## Goal of the exercise
Copy out all the text read from the pages in the material below, line for line and unchanged. Leave out the pictures.

## Dataset records
▼▼▼

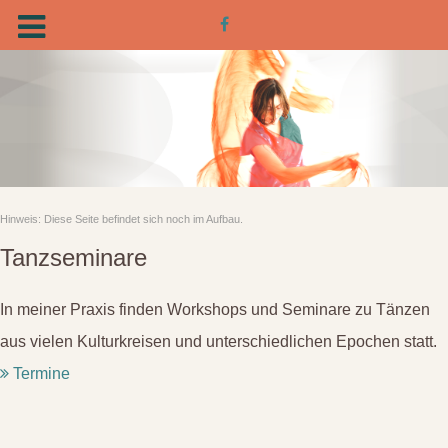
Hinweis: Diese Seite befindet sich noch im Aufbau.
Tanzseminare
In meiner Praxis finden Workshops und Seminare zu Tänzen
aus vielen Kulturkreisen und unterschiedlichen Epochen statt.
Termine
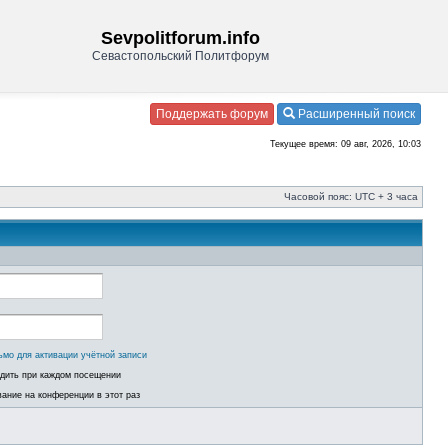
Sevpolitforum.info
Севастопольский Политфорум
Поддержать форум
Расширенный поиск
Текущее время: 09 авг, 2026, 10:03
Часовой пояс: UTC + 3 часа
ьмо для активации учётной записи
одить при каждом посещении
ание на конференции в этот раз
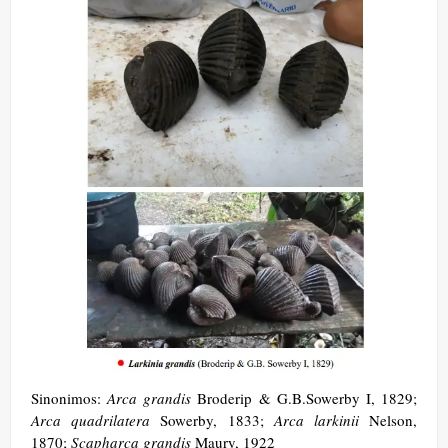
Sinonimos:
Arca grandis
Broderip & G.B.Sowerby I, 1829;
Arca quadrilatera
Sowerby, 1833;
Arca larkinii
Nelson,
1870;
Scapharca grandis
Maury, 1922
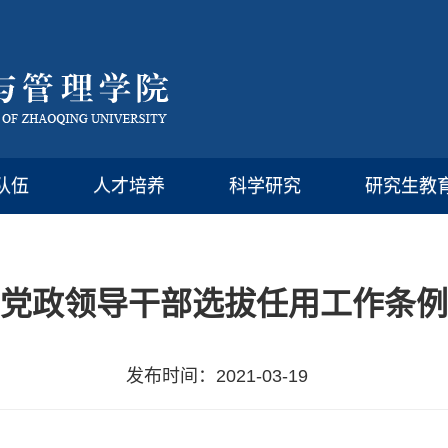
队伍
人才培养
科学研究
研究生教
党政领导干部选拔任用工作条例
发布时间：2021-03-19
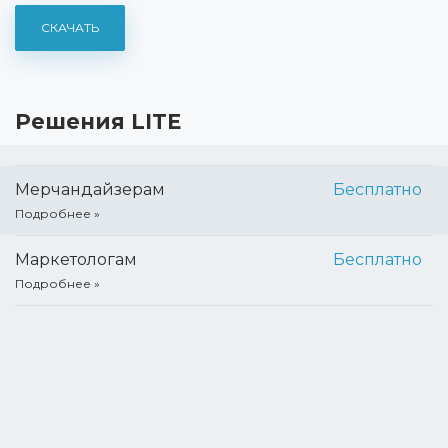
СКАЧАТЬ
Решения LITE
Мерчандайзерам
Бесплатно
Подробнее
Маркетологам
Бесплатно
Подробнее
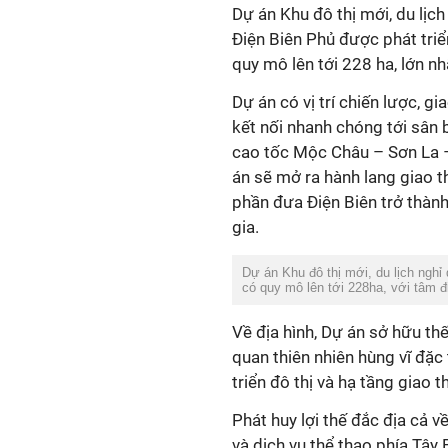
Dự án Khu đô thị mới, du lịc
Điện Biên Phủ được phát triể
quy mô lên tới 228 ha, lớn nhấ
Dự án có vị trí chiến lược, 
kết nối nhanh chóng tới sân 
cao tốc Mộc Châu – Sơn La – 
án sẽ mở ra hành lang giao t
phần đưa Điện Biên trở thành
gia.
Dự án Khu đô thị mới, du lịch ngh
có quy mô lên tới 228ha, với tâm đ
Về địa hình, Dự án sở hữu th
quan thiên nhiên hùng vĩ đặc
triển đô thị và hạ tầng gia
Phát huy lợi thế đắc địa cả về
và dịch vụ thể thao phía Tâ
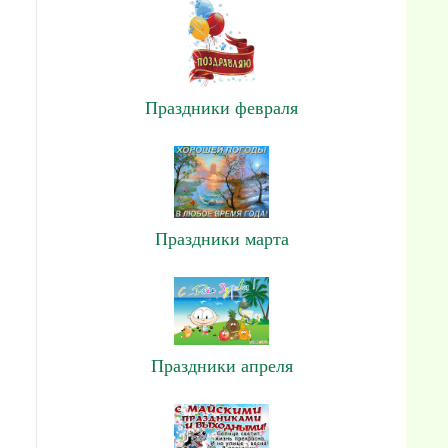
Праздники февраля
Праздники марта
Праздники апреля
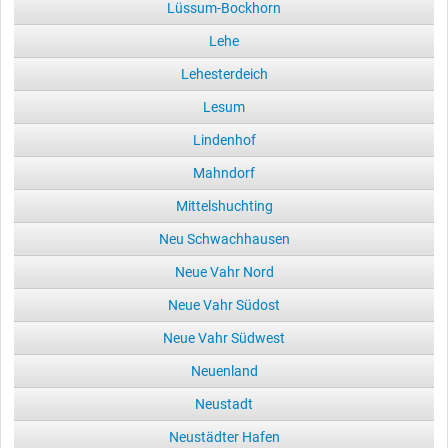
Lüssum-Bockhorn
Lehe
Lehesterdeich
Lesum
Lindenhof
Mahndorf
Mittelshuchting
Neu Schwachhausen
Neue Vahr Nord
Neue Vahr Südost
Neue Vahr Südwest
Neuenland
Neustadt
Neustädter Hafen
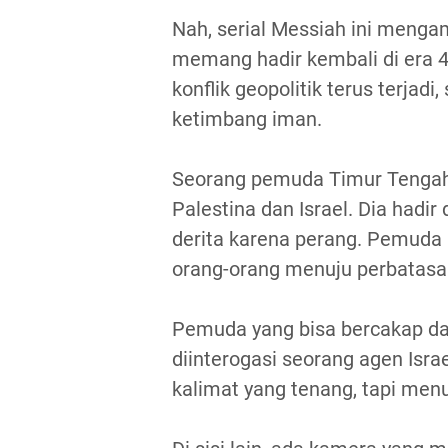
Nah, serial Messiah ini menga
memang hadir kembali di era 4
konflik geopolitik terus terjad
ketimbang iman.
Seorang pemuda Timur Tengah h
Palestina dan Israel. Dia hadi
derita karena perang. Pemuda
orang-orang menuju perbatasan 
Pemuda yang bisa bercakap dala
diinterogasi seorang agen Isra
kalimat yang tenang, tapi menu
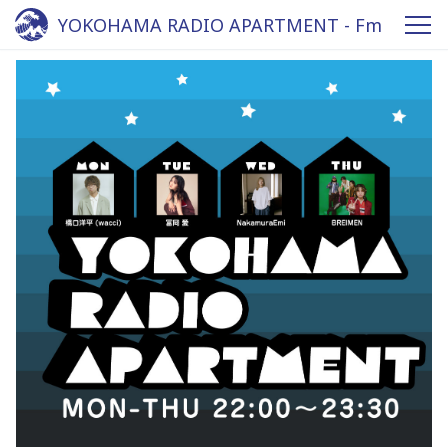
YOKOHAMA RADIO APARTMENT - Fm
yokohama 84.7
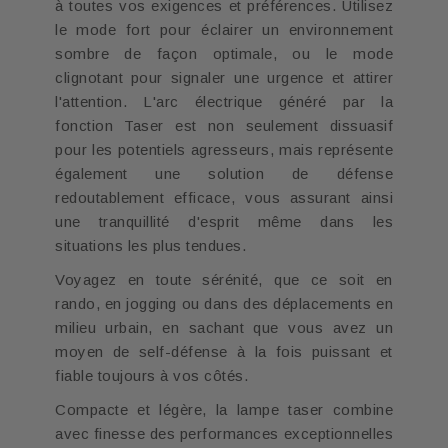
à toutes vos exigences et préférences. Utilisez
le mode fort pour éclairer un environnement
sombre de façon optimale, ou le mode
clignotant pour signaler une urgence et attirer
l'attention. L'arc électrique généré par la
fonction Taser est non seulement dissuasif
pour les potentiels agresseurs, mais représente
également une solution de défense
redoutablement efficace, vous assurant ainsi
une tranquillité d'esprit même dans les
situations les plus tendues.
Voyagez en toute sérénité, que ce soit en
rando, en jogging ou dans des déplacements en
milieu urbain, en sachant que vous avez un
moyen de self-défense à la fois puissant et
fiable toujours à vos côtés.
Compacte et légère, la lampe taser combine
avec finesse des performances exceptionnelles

▲▲▲

## Result below
Hinweis: Diese Seite befindet sich noch im Aufbau.
Tanzseminare
In meiner Praxis finden Workshops und Seminare zu Tänzen
aus vielen Kulturkreisen und unterschiedlichen Epochen statt.
Termine
Sevpolitforum.info
Севастопольский Политфорум
Поддержать форум
Расширенный поиск
Текущее время: 09 авг, 2026, 10:03
Часовой пояс: UTC + 3 часа
ьмо для активации учётной записи
одить при каждом посещении
ание на конференции в этот раз
Sinonimos:
Arca grandis
Broderip & G.B.Sowerby I, 1829;
Arca quadrilatera
Sowerby, 1833;
Arca larkinii
Nelson,
1870;
Scapharca grandis
Maury, 1922
队伍
人才培养
科学研究
研究生教
党政领导干部选拔任用工作条例
发布时间：2021-03-19
СКАЧАТЬ
Решения LITE
Мерчандайзерам
Бесплатно
Подробнее
Маркетологам
Бесплатно
Подробнее
Dự án Khu đô thị mới, du lịc
Điện Biên Phủ được phát triể
quy mô lên tới 228 ha, lớn nhấ
Dự án có vị trí chiến lược, 
kết nối nhanh chóng tới sân 
cao tốc Mộc Châu – Sơn La – 
án sẽ mở ra hành lang giao t
phần đưa Điện Biên trở thành
gia.
Dự án Khu đô thị mới, du lịch ngh
có quy mô lên tới 228ha, với tâm đ
Về địa hình, Dự án sở hữu th
quan thiên nhiên hùng vĩ đặc
triển đô thị và hạ tầng gia
Phát huy lợi thế đắc địa cả về
và dịch vụ thể thao phía Tâ
Праздники февраля
Праздники марта
Праздники апреля
Lüssum-Bockhorn
Lehe
Lehesterdeich
Lesum
Lindenhof
Mahndorf
Mittelshuchting
Neu Schwachhausen
Neue Vahr Nord
Neue Vahr Südost
Neue Vahr Südwest
Neuenland
Neustadt
Neustädter Hafen
Nah, serial Messiah ini menga
memang hadir kembali di era 4
konflik geopolitik terus terjad
ketimbang iman.
Seorang pemuda Timur Tengah h
Palestina dan Israel. Dia hadi
derita karena perang. Pemuda
orang-orang menuju perbatasan 
Pemuda yang bisa bercakap dala
diinterogasi seorang agen Isra
kalimat yang tenang, tapi menu
YOKOHAMA RADIO APARTMENT - Fm
yokohama 84.7
à toutes vos exigences et préférences. Utilisez
le mode fort pour éclairer un environnement
sombre de façon optimale, ou le mode
clignotant pour signaler une urgence et attirer
l'attention. L'arc électrique généré par la
fonction Taser est non seulement dissuasif
pour les potentiels agresseurs, mais représente
également une solution de défense
redoutablement efficace, vous assurant ainsi
une tranquillité d'esprit même dans les
situations les plus tendues.
Voyagez en toute sérénité, que ce soit en
rando, en jogging ou dans des déplacements en
milieu urbain, en sachant que vous avez un
moyen de self-défense à la fois puissant et
fiable toujours à vos côtés.
Compacte et légère, la lampe taser combine
avec finesse des performances exceptionnelles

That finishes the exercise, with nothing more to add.